Türkiyede seçim telaşı son hızla devam ederken, IMF de ülkemizin seçim öncesi ve sonrası ekonomik durumu hakkındaki düşüncelerini açıkladı. Onlara göre ekonomik piyasadaki güvenin korunmasını ve ekonomik gelişmeyi sağlamaya yardımcı olmak için yetkililerin istikrar programına sıkı bir şekilde sarılmaları gerekiyor. IMF'nin hazırladığı 96 sayfalık raporda hükümet ve ekonomi bürokrasisi için "Yetkililerin iddialı istikrar programlarına sıkı bir şekilde sarılmaları, piyasa güveninin korunmasına ve ekonomik gelişmeye yardımcı olması açısından kritiktir" denildi ve rapor üç başlık altında açıkladı. Maliye politikasının disiplinli bir şekilde uygulanması, bir seçim yılında piyasa güvenini desteklemek için kritik önem taşımaktadır. Bu aynı zamanda enflasyonun, reel faiz oranlarının ve cari işlem açığının düşürülmesine de yardımcı olacaktır. Bu amaçla, sınırlı harcamaya gidilmesi ve geçici vergi kesintilerinden sakınmak önemlidir.

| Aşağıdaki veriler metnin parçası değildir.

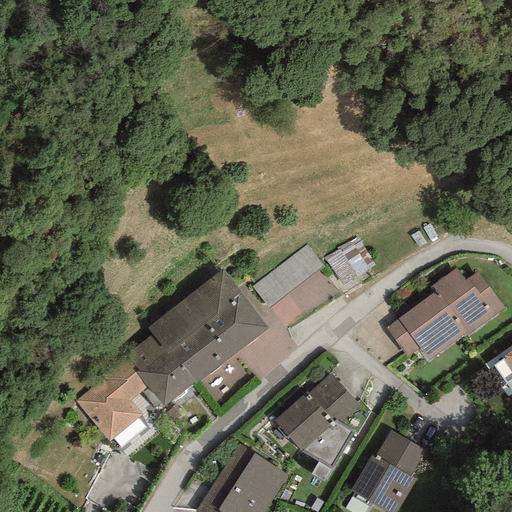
[(306,244),(251,286),(268,309),(323,266),(306,244)]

Halka kötü haberler verilmesin
IMF yaptığı açıklamada halka kötü haberlerin verilmemesi konusunda hükümeti uyardı. Özellikle enflasyon hakkında olanlar faiz oranlarını sıçratacaktır. Sıkı para politikası ve piyasalarla etkin bir şekilde bağlantı kurulması, enflasyonun orta vadeli hedefler açısından geri çekilmesi açısından yaşamsaldır. Politika paketini tamamlamak için yapısal reformların sürdürülmesi gereklidir. Sağlık hizmetlerinin karşılığının alınması çalışmalarında etkinlik sağlamak ve vergi toplamada etkinliği gerçekleştirmek kamu maliyesinin sürdürülebilirliği açısından yaşamsal önem taşımaktadır. Bankacılık alanında, denetimin geliştirilmesi, mortgage yasasına geçiş dönemi ve bazı bankaların özelleştirilmesi, bankacılık sisteminde esnekliğin sağlanması ve mali aracılığın yoğunlaşmasına yönelik uzun bir yol oluşturacaktır.

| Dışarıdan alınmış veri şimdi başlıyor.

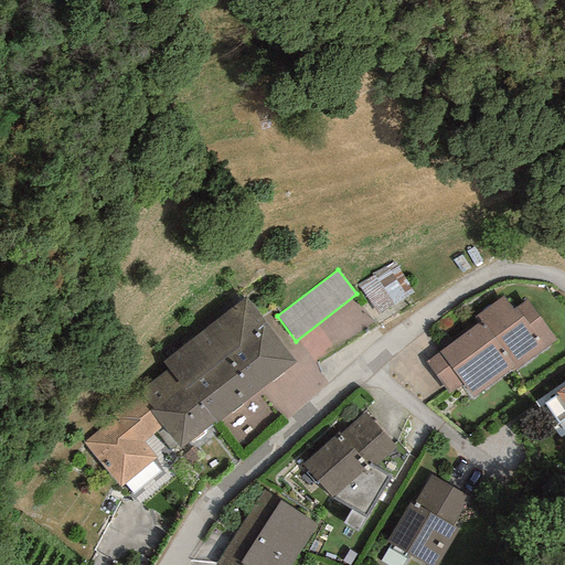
[(503,296),(476,316),(480,321),(424,362),(448,394),(461,384),(471,398),(510,370),(511,372),(555,340),(526,300),(513,310),(503,296)]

Ekonomik ve siyasi gerginliğin Türkiye'nin piyasa duyarlılığını yükselttiğini belirten IMF yetkilileri "Yüksek cari işlem açığı, devam eden yüksek borç oranı, bono ve para piyasalarında yerleşik olmayanlar tarafından yapılan büyük 'sıcak para' yatırımları ve daha az teşvik edici siyasi ortam Türkiye'yi sermaye girişlerinin aniden durması itibarıyla hassas hale getirir" uyarısında bulundu. Yükselen ekonomik ve siyasi gerginlikler, Türkiye'yi piyasa duyarlılığında ani yükselişlere maruz bırakmaktadır. Enflasyon ve cari işlemler, her ikisinin de gelecek yıl daha iyi hale gelmesi umulsa bile, olumsuz görünüm arzetmiştir. Yüksek cari işlem açığı, devam eden yüksek borç oranı, bono ve para piyasalarında yerleşik olmayanlar tarafından yapılan büyük 'sıcak para' yatırımları ve daha az teşvik edici siyasi ortam, Türkiye'yi sermaye girişlerinin aniden durması itibarıyla hassas hale getirir. Uzman Raporu'nda Türk ekonomisinin Mayıs - Haziran 2006 mali piyasa çalkantısından oldukça yıpranmış bir şekilde çıktığı belirtildi. Keskin yüksek faiz oranları, değer yitirmiş lira ve düşük varlık değerlerine karşın ekonomik etkinliğin zinde kaldığı ve doğrudan yabancı sermaye yatırımlarının yüksek düzeyde sürdüğü belirtilen raporda, "Bilançolar da güçlükleri çabuk yenme özellikleri bulunduğunu kanıtlamışlardır. Bu sonuçlar, yetkililerin son birkaç yıldaki güçlü istikrar politikalarına çok şey borçludur" denildi.